– Сколько вам было?

– Восемнадцать.

– Я думала, на Пиккадилли стоит статуя Эроса. – Она перебирала карандаши на моем столе. Я чуть было не решил, что она сейчас начнет записывать.

– Многие так думают. Но это его брат-близнец, мститель за отвергнутую любовь. Поэт до последнего часа.

Большинство женщин любят растравлять раны твоего прошлого, отдирать струпья и утешать, когда причинят достаточно боли. Но не Нелл.

– А что вам больше всего нравится в этом? – спросила она.

– В чем?

– В вашей работе.

Больше всего нравится? Да пока меня мало что удерживает от того, чтобы не рвануть опять к реке с полными карманами камней. Я покачал головой.

– Сначала вы.

Она удивилась, словно не ожидала, что ей вернут вопрос. Чуть прищурилась.

– Вот этот момент, когда ты уже примерно два месяца работаешь в поле и решаешь, что наконец-то ухватил суть этого места. Когда чувствуешь, что оно у тебя в руках, что победа близка. Это заблуждение, иллюзия – ты здесь всего восемь недель, – и потом следует полная безысходность и отчаяние от невозможности хоть когда-нибудь понять хоть что-нибудь. Но в тот миг кажется, что все принадлежит тебе. Кратчайший миг чистейшей эйфории.

– Черт побери! – расхохотался я.

– У вас так не бывает?

– Боже, нет. Для меня хороший день – это когда никакой мальчишка не стащил мои кальсоны, не нацепил их на палку и не принес обратно набитыми крысами.

Я спросил, неужели она полагает, что в принципе возможно понять иную культуру. И рассказал, что чем дольше торчу здесь, тем более идиотскими кажутся мне эти попытки, и что меня все больше интересует как раз наша странная уверенность в том, что мы вообще можем быть объективными, – мы, которые ко всему подходим со своими собственными представлениями о добре, силе, мужественности, женственности, Боге, цивилизации, правильном и неправильном.

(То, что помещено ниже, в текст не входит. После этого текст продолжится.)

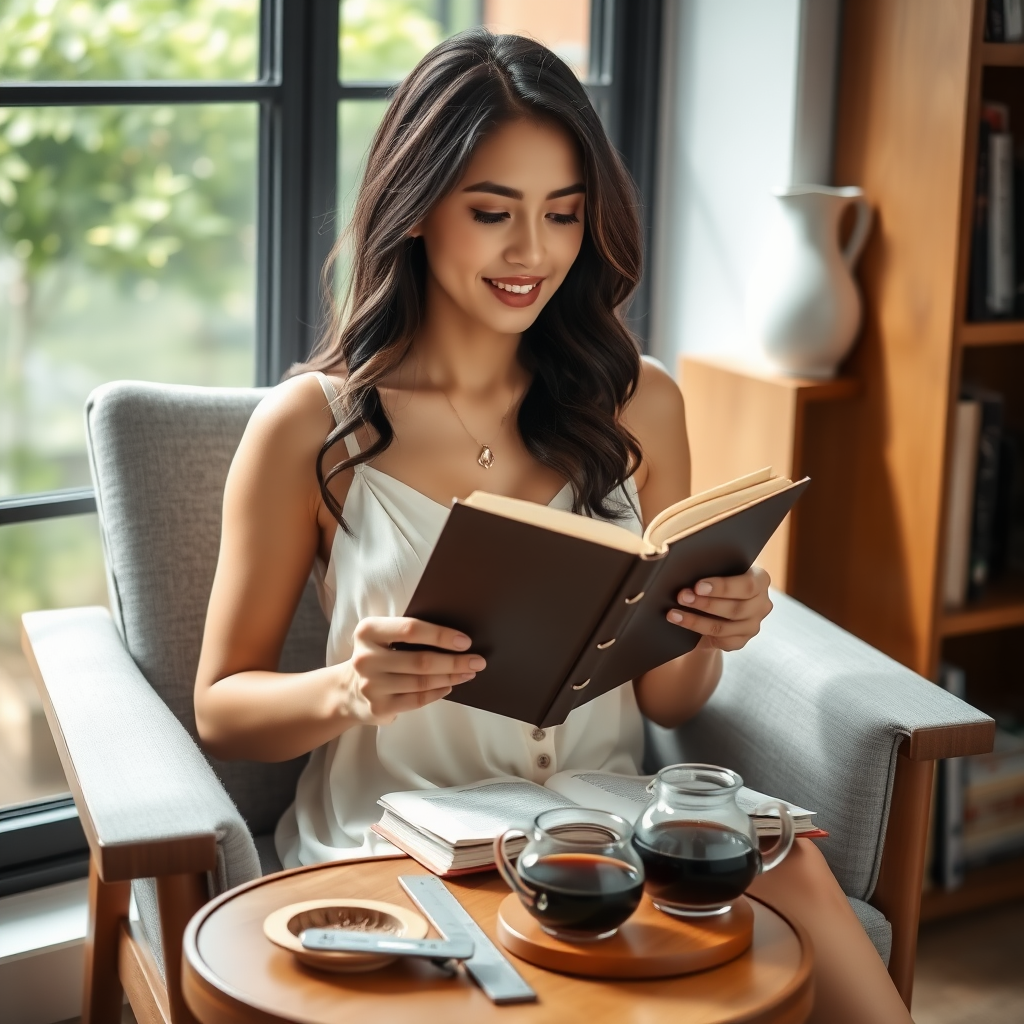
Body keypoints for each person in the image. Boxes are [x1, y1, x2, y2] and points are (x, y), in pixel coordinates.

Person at [193, 30, 912, 1023]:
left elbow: (668, 699)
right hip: (398, 832)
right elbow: (223, 706)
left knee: (817, 921)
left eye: (562, 215)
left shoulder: (639, 402)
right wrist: (350, 687)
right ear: (413, 211)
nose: (531, 252)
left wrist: (707, 630)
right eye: (492, 212)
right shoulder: (313, 427)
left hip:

Она сказала, что я такой же скептик, как мой отец. Сказала, что ни у кого не может быть больше одного мнения, даже в так называемых точных науках. Всегда, во всем, что делаем в этом мире, мы ограничены собственной субъективностью. Но у нашего мнения могут быть огромные крылья, если мы разрешим им развернуться. Взгляните на Малиновского, сказала она. Взгляните на Боаса[16]. Они рассказали об иных культурах так, как они их увидели, как они поняли взгляды аборигенов. Фокус в том, чтобы освободиться от собственных представлений о “естественном”.

– Но даже если я сумею, следующий, кто явится сюда, расскажет свою собственную, совершенно иную историю о киона.

– Несомненно, – согласилась она.

– Тогда в чем смысл?

– Это ничем не отличается от любого исследования. В чем смысл поиска ответов? Истина, которую вы отыщете, рано или поздно уступит место другой. Когда-нибудь и Дарвин устареет и будет казаться чудаковатым Птолемеем, который видел лишь то, что был в состоянии увидеть.

– Погодите-ка, до меня не доходит. – Я потер ладонями лицо, здоровыми ладонями – мое тело в тропиках только расцветало, это разум грозил меня покинуть. – Вас что, не смущают эти проблемы?

– Нисколько. Но я всегда была убеждена, что мое мнение верно. Есть у меня такой небольшой недостаток.

– Типичный американский недостаток.

– Возможно. Но и Фен им грешит.

– Ну тогда изъян колонизатора. И поэтому вы ввязались в эту работу, чтобы обрести собственное мнение, а потом людям придется ехать за тысячи миль и писать свои книги, если им захочется возразить вам?

Она широко улыбнулась.

– Что? – удивился я.

– Вот уже второй раз за нынешний вечер я вспоминаю об одной мелочи, о которой годами не задумывалась.

– И о чем же?

– Мой первый школьный табель. Меня не отдавали в школу до девяти лет, и в конце первой четверти родители получили вот такой комментарий учителя: “Элинор демонстрирует преувеличенную восторженность относительно собственных идей и заметный дефицит восторженности по поводу идей прочих людей, более всего – педагогов”.